Data Security: Three Pillars of Protecting Your Accounting Firm
IMGCAP(1)]Accounting firms are among the most vulnerable to Internet threats such as viruses, hacking and malware.
Since theft is often the goal of these attacks, accounting firms are particularly susceptible to legal action resulting from fraudulent bank activity directly related to malicious external exploits.
Given the extreme sensitivity of the data being stored and processed each day, it is critically important for firms in the accounting sector to protect internal information systems, including electronic communication between and among staff and customers. The security of your confidential data is equally important whether your firm comprises 10 or 10,000 employees.
A sound data-security strategy should include the following three components:
Data security starts at your front door. An alarm system, including surveillance cameras, will protect your facility in general. Your server room will require systems to monitor humidity, temperature and water on the ground.
Physical access to all data-storage areas (such as filing cabinets, desk drawers, workstations and servers) should be strictly controlled at all times.
Deploying an effective security strategy will be influenced by a host of factors: budget, IT staff experience and unique firm requirements. You may choose to locate the mission-critical elements of your infrastructure on-site, in a secure off-site data center or “in the cloud.” Management might be tasked to your in-house IT staff or outsourced to a managed service provider.
As with physical security, protecting your network starts at the edge: A network firewall is your first line of defense in blocking unauthorized access to your systems and data.
Many firewalls today provide URL and application filtering, intrusion prevention, anti-virus scanning and remote access via virtual private networks and SSL encryption. Many firewall systems also enable secure wireless connectivity within your office.
Moving inward from your firewall are several additional layers of security you should address. File and folder permissions should be diligently audited on all server resources. Your staff should have access only to documents and applications necessary to perform their jobs. Also, since email has become the standard method of document delivery in the accounting industry, all e-mails (inbound or outbound) containing confidential or otherwise sensitive information should be encrypted.
Additional security measures include data loss prevention, voice system security, two-factor authentication, endpoint security, full-disk encryption, port protection and client anti-virus and anti-malware.

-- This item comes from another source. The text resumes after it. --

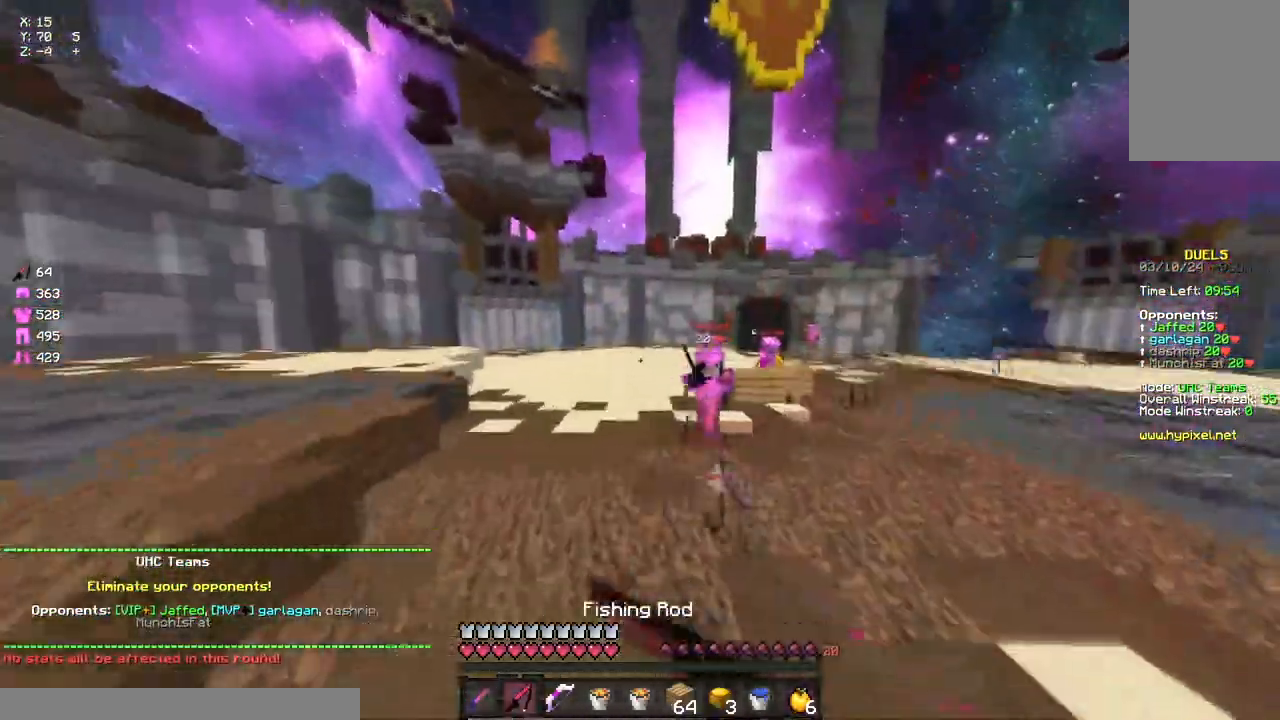
{"keys": ["a", "w"], "mouse": [], "events": [[267, "mouse_right", "down"], [367, "mouse_right", "up"]]}
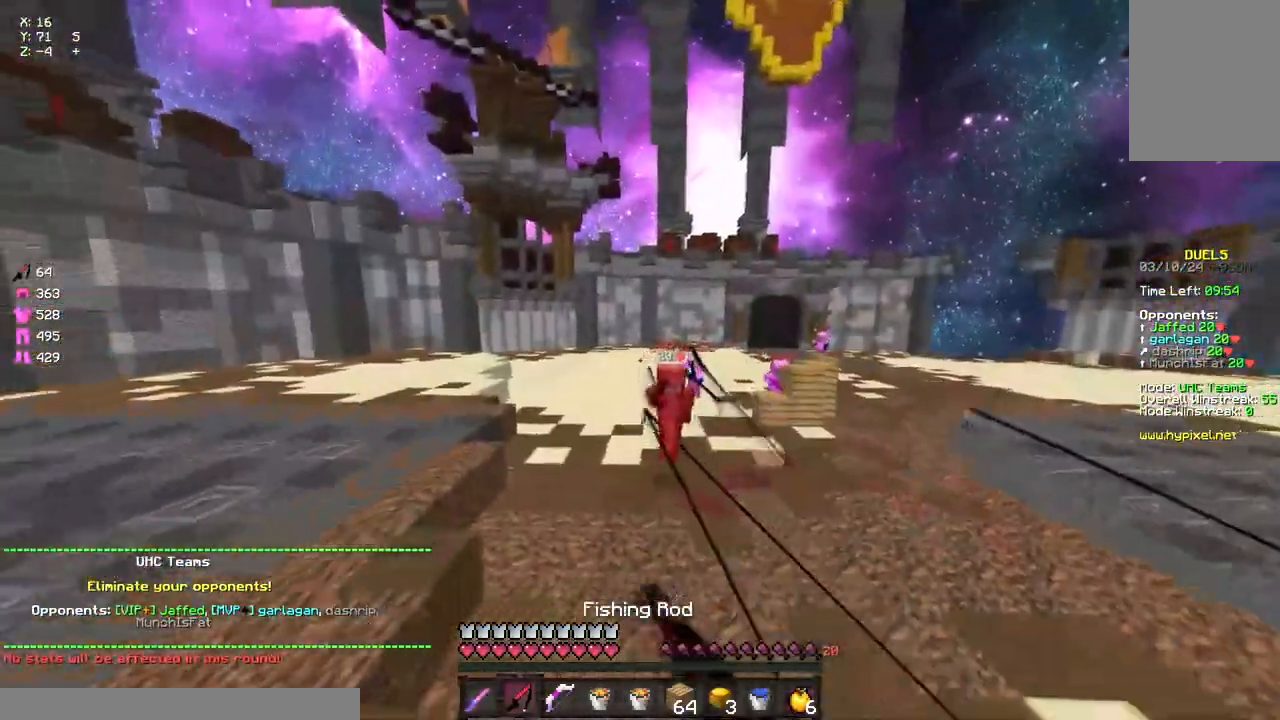
{"keys": ["a", "w"], "mouse": [], "events": [[150, "mouse_right", "down"], [250, "mouse_right", "up"]]}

All of these security measures are for naught if you suffer a server failure or other catastrophic loss of data. A well-executed backup plan is essential; and while there are several different approaches to disaster-recovery planning, most adhere to some permutation of the old 3-2-1 rule. In short: Keep three copies of any important file (primary and two backups); the file should be on two different media (for example, DVD and external hard drive); and one backup copy should be stored offsite.
Last, your security systems should be tested rigorously for any weaknesses or missing elements. This is usually done by a third party, and typically involves four tests: PCI scanning, internal/external vulnerability assessment, risk assessment and Web application penetration testing.
Policy and Staff Communication
Technology alone is insufficient. The most comprehensive security plan will fail if it isn’t clearly documented, and if employees are not adequately trained on it.
Start with a basic documented security policy. A first step might be a policy document governing appropriate usage of company assets, including computer and e-mail usage, personal storage, laptop and phone usage, etc. This policy document can grow as your security policy expands.
Give your staff adequate training. Again, a security policy is useless if your employees don’t fully understand and agree to abide by it. Schedule training sessions where your staff is given an overview of the nature and breadth of today’s threat landscape and how to identify the more prevalent threats: physical, social engineering, social media, spyware, phishing, fraud, etc.
At a time when so much of your business is conducted online and so much of your critical data is stored electronically, your continued success is more dependent than ever on the success of your internet security plan.
Hillel Sackstein is president and CEO of Virtual Graffiti, an IT solutions provider specializing in business, government and education.